(Beginning of GIVEN DATA)
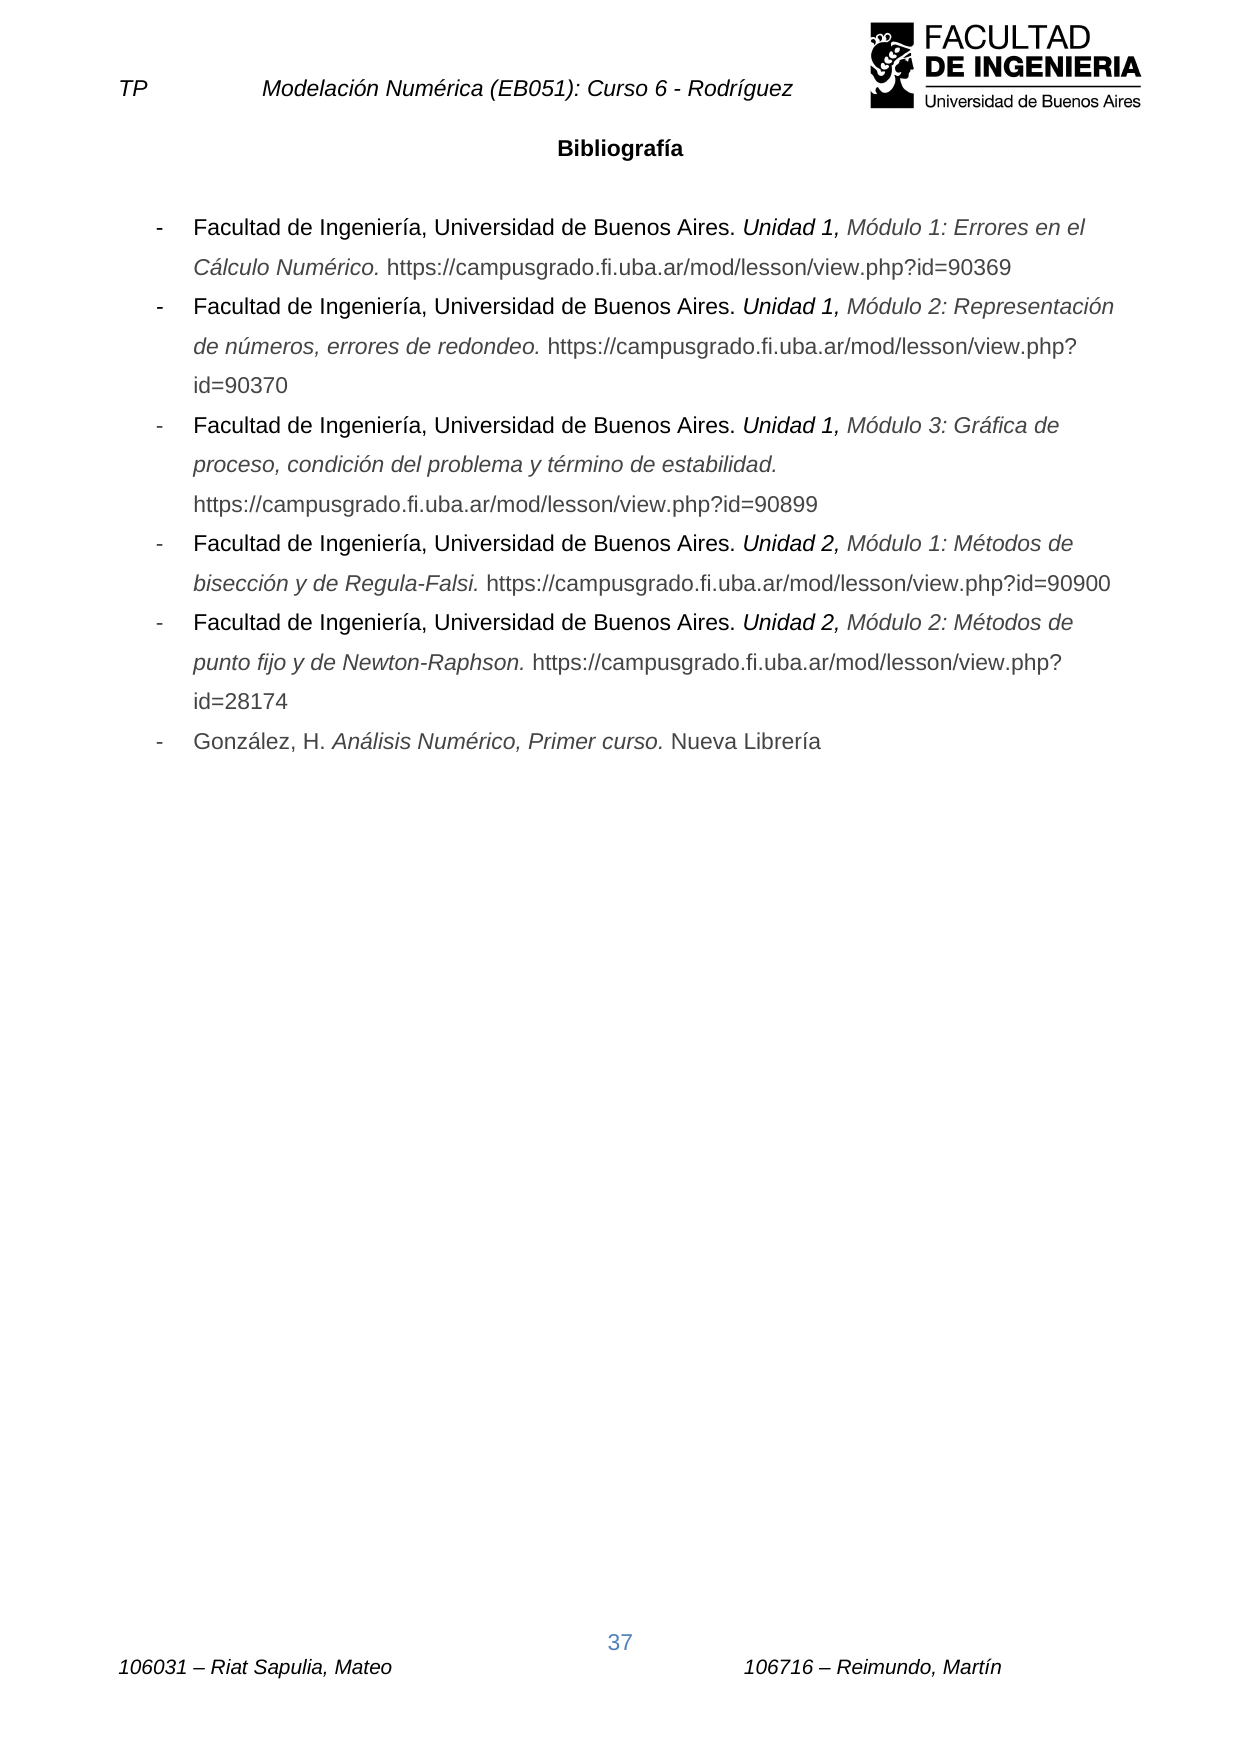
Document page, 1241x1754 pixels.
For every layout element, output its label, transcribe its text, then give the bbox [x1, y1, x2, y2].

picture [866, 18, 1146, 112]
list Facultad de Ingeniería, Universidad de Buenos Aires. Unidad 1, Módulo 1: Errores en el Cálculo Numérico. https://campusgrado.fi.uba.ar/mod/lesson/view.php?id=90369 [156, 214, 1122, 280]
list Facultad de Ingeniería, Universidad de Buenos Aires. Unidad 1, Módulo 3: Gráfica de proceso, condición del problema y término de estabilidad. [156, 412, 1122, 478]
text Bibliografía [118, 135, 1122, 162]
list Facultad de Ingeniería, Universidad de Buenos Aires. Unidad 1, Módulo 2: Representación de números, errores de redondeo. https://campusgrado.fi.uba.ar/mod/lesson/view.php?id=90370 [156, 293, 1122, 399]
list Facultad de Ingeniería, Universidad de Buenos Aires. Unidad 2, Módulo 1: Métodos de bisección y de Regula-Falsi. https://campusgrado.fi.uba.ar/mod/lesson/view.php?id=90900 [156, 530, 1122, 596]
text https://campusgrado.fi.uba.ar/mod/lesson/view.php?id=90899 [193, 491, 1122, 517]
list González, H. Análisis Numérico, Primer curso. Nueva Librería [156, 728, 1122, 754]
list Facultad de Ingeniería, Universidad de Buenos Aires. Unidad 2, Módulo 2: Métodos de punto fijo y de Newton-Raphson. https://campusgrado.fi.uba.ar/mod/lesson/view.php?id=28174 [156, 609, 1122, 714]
(End of GIVEN DATA)
(Beginning of GIVEN DATA)
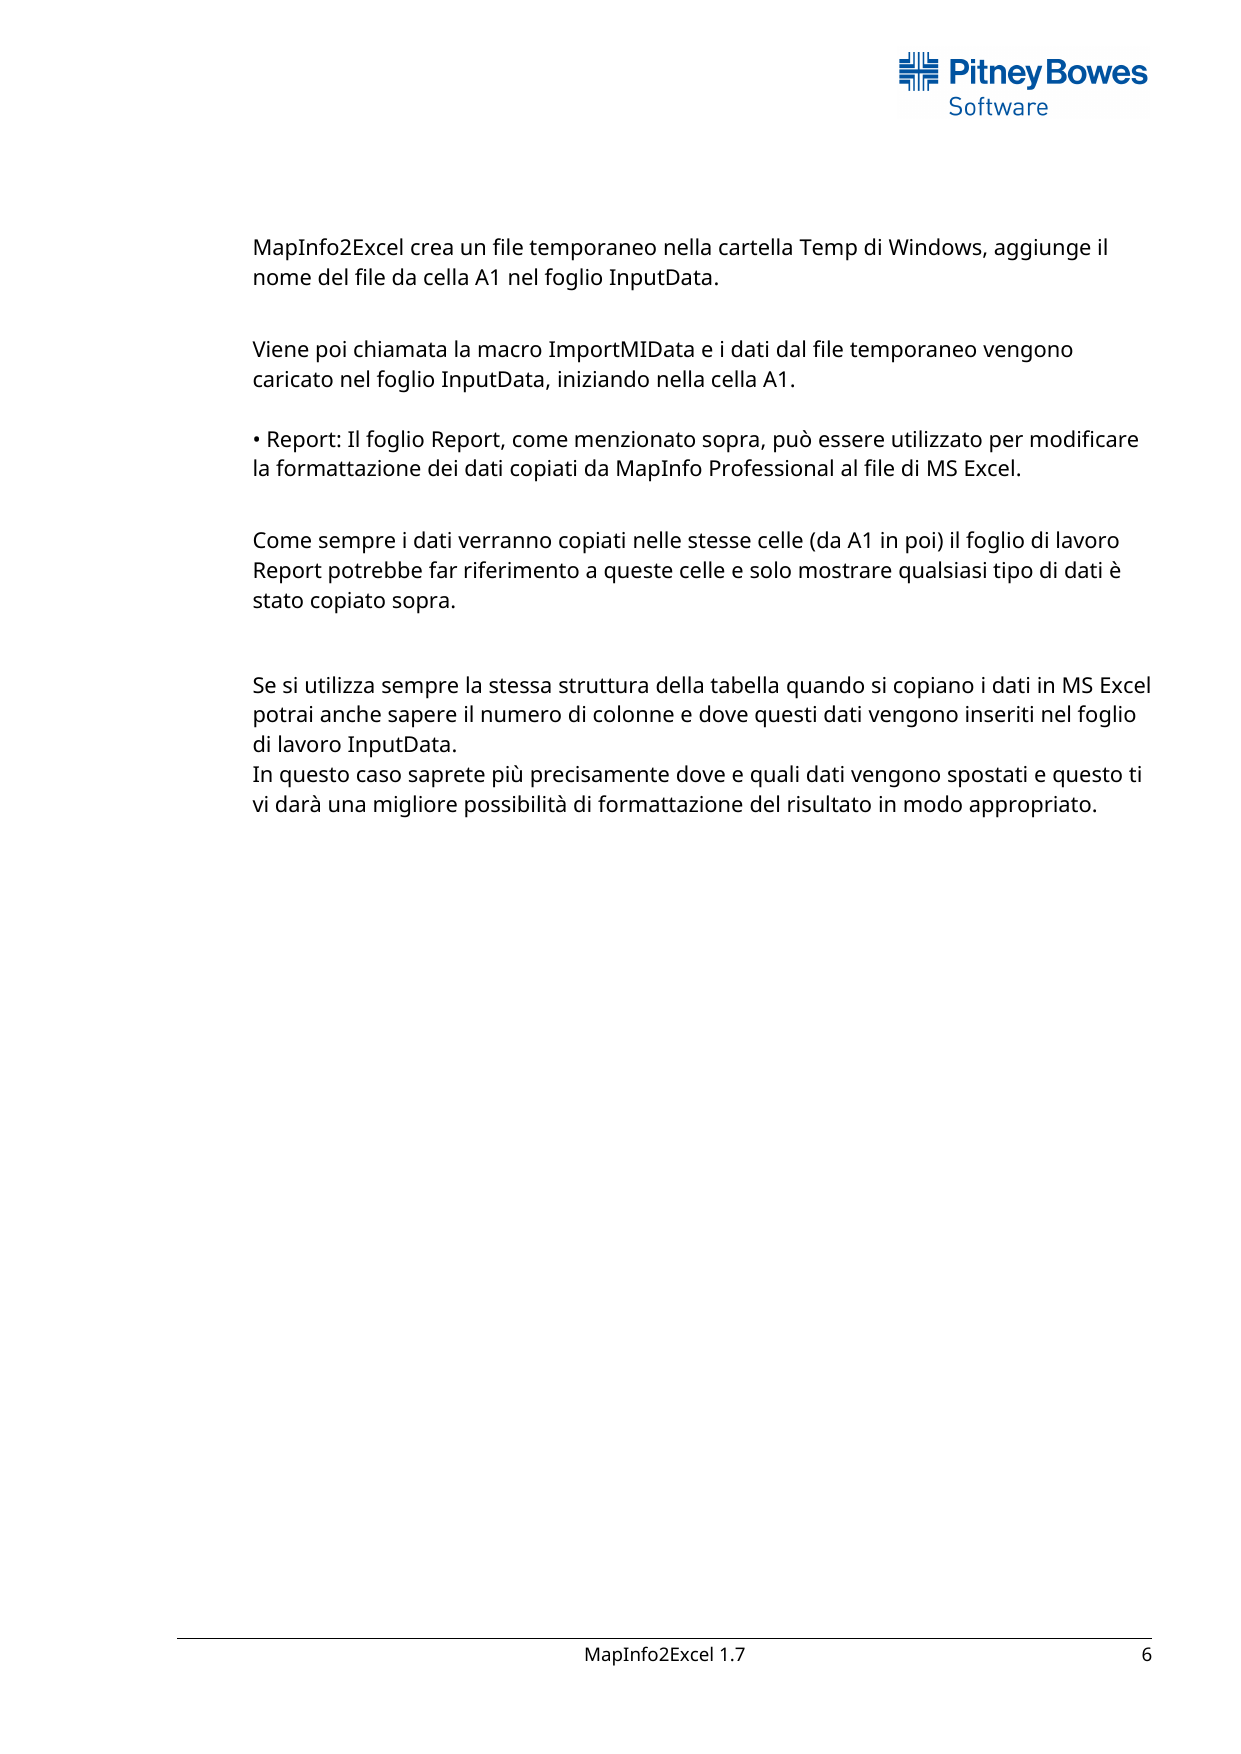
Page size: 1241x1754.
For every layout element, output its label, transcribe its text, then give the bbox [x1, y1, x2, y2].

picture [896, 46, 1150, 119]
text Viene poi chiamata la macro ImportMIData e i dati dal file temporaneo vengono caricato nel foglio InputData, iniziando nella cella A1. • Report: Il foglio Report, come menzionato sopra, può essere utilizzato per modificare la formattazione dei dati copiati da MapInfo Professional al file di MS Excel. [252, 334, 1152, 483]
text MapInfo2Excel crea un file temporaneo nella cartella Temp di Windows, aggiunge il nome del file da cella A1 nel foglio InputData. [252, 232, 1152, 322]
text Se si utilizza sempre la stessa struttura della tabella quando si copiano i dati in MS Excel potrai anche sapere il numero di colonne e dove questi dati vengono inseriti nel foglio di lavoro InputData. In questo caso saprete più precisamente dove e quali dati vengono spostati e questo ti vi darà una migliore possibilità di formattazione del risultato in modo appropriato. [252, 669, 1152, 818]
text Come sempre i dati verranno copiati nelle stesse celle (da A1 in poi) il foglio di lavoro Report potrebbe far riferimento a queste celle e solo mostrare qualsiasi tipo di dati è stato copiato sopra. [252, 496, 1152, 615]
(End of GIVEN DATA)
_TASK GOAL_
Say only how many lines above contain "https", with no other words.

_RESULT_
5